Potential use-case: DJing and light control #816

Closed randombyte-developer closed 5 years ago

randombyte-developer commented 5 years ago

Hi!

I hope you're having a great day ;)

I am asking here because of the Create an issue on github if your question was not answered before [in the FAQ].

I am DJing with Mixxx. I would like to control my light setup over DMX with QLC+. The lights should react accordingly to the current music.

Extracting the beat and volume is easy with Mixxx, that information can be sent over MIDI to QLC+, which then advances a cuelist, controls light intensity or something. Mixxx can't really output how much bass/mid/highs is played currently.

Therefore I am thinking of creating something small that analyzes the music on the go in realtime. I am running Mixxx on Linux, I guess it should be no problem to grab the audio from ALSA. I am wondering if Essentia is the right tool for this. Is there something to identify how much is going in a song? And that in realtime?

dbogdanov commented 5 years ago

This is a perfect use-case that can be covered by Essentia. We have a bunch of computationally easy algorithms that can work in real-time for this purpose.

For bass/mid/highs levels, the simplest approach is to compute energy in various frequency bands using either rectangular or triangular frequency bands. Or what else do you mean by "how much is going"?

Related to ALSA, we will provide a new algorithm that wraps RtAudio for streaming audio using Essentia's streaming mode. Those updates will follow soon. There's some work done in the rtaudio branch, but it is not ready yet.

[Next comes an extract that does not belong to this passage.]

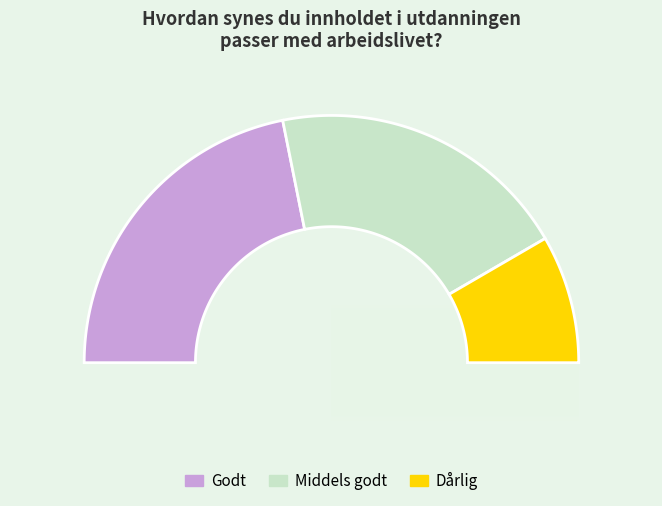

Which slice is the largest?

Godt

Meanwhile you can read audio using RingBufferInput like it is done in EssentiaRT~.

randombyte-developer commented 5 years ago

Or what else do you mean by "how much is going"? I've seen something about extracting the melody (which seems only possible with larger parts of the track). I'm not interested in melody directly but I thought you guys have other kind of magic things. My goal is to detect intro/transition, refrain, and such. Those parts can be easily identified by the DJ in the waveforms, but I am wondering if that is somehow possible to be done in RT. Since those changes can be seen in the waveforms (which are highlighted with bass/mid/hi colors), I thought looking at the frequencies would help.

dbogdanov commented 5 years ago

Yes, that makes sense. You could probably also look at overall instantaneous loudness levels (see LoudnessEBUR128, RMS, Loudness).

Robust melody extraction is not feasible in real-time as our best algorithm is based on statistics and requires the entire track as an input. Still, you can try using a simpler PitchYinFFT or PitchYin (that are normally suited for monophonic sounds) and see how it works.

randombyte-developer commented 5 years ago

Ok cool, thanks, once I got some time I will definitely have a play with these. I will close this issue because the initial question (is Essentia the right tool) is answered.

zumpchke commented 5 months ago

Robust melody extraction is not feasible in real-time as our best algorithm is based on statistics and requires the entire track as an input. Still, you can try using a simpler PitchYinFFT or PitchYin (that are normally suited for monophonic sounds) and see how it works.

@dbogdanov Is this true? Seems pretty accurate real time here (just me singing).. https://essentiajs-pitchmelodia.netlify.app

dbogdanov commented 5 months ago

@zumpchke Does it work well for you for full mix audio? The original algorithm is not intended to be used on short audio buffers of full-mix polyphonic audio. In this demo we used it for monophonic inputs, but did not do any tests to see if it works for other cases.